Could you transcribe the entries below exactly, starting at the line that contains "Nomad-node-problem-detector (NNPD) is" and stopping at the last line, without any pictures?

Saved entries:
>>>

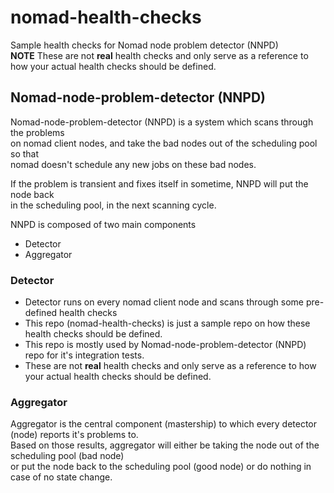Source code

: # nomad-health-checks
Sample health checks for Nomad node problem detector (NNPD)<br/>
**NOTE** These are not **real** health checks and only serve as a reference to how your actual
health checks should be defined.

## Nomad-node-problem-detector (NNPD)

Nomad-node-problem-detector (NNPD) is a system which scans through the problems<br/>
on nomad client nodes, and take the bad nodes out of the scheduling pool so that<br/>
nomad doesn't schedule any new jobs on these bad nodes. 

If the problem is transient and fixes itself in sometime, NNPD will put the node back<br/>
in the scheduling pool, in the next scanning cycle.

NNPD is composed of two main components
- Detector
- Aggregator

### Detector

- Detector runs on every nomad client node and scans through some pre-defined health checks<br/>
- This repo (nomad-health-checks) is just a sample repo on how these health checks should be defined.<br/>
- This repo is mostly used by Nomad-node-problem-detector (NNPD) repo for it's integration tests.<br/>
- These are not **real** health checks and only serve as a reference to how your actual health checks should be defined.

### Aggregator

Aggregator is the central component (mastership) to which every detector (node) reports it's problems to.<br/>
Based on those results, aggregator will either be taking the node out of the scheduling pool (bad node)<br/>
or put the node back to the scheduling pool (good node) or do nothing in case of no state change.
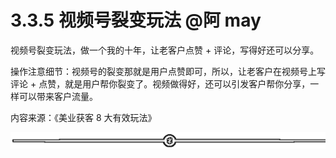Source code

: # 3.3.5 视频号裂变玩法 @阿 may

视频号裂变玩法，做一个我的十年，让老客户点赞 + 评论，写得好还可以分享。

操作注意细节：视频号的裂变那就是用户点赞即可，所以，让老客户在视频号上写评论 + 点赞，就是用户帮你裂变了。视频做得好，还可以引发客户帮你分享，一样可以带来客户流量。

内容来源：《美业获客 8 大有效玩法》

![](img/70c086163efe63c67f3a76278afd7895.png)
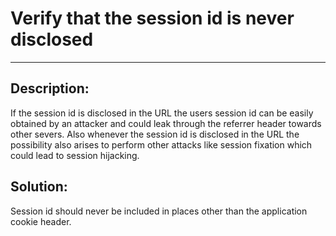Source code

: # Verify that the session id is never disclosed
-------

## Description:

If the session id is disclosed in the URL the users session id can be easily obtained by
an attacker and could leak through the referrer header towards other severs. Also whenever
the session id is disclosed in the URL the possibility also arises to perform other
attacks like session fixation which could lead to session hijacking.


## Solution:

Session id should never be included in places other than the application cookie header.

<<<

◆ Expected output
Nomad-node-problem-detector (NNPD) is a system which scans through the problems<br/>
on nomad client nodes, and take the bad nodes out of the scheduling pool so that<br/>
nomad doesn't schedule any new jobs on these bad nodes. 

If the problem is transient and fixes itself in sometime, NNPD will put the node back<br/>
in the scheduling pool, in the next scanning cycle.

NNPD is composed of two main components
- Detector
- Aggregator

### Detector

- Detector runs on every nomad client node and scans through some pre-defined health checks<br/>
- This repo (nomad-health-checks) is just a sample repo on how these health checks should be defined.<br/>
- This repo is mostly used by Nomad-node-problem-detector (NNPD) repo for it's integration tests.<br/>
- These are not **real** health checks and only serve as a reference to how your actual health checks should be defined.

### Aggregator

Aggregator is the central component (mastership) to which every detector (node) reports it's problems to.<br/>
Based on those results, aggregator will either be taking the node out of the scheduling pool (bad node)<br/>
or put the node back to the scheduling pool (good node) or do nothing in case of no state change.
Source code

: # 3.3.5 视频号裂变玩法 @阿 may

视频号裂变玩法，做一个我的十年，让老客户点赞 + 评论，写得好还可以分享。

操作注意细节：视频号的裂变那就是用户点赞即可，所以，让老客户在视频号上写评论 + 点赞，就是用户帮你裂变了。视频做得好，还可以引发客户帮你分享，一样可以带来客户流量。

内容来源：《美业获客 8 大有效玩法》

![](img/70c086163efe63c67f3a76278afd7895.png)
Source code

: # Verify that the session id is never disclosed
-------

## Description:

If the session id is disclosed in the URL the users session id can be easily obtained by
an attacker and could leak through the referrer header towards other severs. Also whenever
the session id is disclosed in the URL the possibility also arises to perform other
attacks like session fixation which could lead to session hijacking.


## Solution:

Session id should never be included in places other than the application cookie header.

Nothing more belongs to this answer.